--- PROBLEM REQUIREMENTS ---
Count the lines in the records that contain the string "isTappedThrough". Reply with only the number.

(Dataset excerpts)
..............................
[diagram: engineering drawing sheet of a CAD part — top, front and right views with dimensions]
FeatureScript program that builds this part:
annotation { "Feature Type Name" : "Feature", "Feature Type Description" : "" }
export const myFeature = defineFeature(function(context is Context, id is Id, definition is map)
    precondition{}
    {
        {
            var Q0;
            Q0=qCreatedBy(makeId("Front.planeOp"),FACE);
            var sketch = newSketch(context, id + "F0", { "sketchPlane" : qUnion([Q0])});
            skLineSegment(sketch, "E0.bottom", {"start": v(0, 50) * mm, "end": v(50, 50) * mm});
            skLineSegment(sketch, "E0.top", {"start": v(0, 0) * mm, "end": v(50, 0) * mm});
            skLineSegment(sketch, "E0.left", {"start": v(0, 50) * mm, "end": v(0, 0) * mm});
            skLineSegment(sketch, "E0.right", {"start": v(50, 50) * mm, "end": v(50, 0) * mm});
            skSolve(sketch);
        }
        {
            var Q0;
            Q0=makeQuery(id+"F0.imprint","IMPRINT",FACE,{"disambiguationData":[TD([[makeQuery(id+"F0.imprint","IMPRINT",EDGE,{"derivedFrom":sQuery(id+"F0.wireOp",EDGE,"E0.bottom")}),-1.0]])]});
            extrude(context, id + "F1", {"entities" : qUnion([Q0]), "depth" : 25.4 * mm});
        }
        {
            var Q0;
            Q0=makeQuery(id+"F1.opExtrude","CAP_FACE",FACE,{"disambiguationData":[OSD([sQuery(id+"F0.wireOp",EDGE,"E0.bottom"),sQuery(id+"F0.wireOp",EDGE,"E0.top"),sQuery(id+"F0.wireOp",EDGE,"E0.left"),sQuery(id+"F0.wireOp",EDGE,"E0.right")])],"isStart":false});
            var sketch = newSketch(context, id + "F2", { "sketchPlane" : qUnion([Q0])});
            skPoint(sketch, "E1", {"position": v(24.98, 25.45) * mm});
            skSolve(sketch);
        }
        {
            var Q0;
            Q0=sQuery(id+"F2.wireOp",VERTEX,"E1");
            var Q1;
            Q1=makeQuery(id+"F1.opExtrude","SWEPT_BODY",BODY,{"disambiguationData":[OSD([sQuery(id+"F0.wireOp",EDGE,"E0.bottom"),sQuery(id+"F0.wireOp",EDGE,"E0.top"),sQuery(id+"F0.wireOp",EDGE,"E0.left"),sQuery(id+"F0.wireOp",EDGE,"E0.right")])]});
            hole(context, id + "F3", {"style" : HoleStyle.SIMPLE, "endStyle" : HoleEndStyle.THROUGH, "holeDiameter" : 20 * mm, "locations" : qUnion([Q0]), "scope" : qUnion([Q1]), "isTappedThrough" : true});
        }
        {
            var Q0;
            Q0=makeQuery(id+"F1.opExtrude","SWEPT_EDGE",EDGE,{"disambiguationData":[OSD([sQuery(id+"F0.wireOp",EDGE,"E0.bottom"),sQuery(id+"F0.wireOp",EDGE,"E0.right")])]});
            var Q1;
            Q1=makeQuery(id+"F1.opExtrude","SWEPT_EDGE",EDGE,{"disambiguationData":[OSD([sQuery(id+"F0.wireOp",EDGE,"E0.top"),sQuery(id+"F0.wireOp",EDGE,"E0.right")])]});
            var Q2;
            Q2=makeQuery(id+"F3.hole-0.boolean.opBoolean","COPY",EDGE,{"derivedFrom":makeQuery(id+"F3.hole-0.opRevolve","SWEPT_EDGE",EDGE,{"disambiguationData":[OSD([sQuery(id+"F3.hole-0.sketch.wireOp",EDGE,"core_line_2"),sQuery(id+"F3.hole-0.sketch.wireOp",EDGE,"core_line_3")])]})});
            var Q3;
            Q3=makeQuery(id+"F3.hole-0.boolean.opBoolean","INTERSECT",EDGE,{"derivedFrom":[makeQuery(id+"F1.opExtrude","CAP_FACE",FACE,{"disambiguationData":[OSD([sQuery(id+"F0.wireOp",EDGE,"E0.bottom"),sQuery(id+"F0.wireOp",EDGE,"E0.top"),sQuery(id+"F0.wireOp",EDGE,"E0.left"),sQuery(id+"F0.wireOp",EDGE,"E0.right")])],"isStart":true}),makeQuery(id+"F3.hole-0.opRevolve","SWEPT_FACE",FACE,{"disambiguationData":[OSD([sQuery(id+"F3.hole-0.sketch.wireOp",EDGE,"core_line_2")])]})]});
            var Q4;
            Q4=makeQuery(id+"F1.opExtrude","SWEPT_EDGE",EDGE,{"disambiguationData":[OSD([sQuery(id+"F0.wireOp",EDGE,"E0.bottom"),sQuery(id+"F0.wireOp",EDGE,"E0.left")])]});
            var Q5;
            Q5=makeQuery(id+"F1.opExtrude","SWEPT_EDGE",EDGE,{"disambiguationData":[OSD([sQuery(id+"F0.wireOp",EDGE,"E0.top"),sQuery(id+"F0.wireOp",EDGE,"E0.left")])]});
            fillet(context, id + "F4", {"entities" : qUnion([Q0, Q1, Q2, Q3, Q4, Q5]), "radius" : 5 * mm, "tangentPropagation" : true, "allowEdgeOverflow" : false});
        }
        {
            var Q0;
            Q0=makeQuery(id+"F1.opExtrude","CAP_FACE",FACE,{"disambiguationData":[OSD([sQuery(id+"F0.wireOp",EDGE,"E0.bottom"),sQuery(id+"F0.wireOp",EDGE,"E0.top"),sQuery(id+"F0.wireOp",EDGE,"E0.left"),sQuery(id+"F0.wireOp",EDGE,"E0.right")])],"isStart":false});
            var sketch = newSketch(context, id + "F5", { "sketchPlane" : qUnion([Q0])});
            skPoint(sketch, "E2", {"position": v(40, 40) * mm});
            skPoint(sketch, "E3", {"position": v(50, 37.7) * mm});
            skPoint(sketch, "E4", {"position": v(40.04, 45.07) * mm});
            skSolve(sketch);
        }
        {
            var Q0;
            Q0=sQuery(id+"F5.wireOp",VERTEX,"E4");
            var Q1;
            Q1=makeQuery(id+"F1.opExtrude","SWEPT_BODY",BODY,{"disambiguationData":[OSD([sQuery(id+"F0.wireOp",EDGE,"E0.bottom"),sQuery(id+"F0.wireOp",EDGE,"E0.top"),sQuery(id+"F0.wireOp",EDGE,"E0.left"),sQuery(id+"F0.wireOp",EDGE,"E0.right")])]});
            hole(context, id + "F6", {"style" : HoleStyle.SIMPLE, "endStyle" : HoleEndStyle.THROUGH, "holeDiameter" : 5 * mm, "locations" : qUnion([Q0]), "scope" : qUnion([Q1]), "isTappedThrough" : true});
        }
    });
..............................
--- RESULT ---
2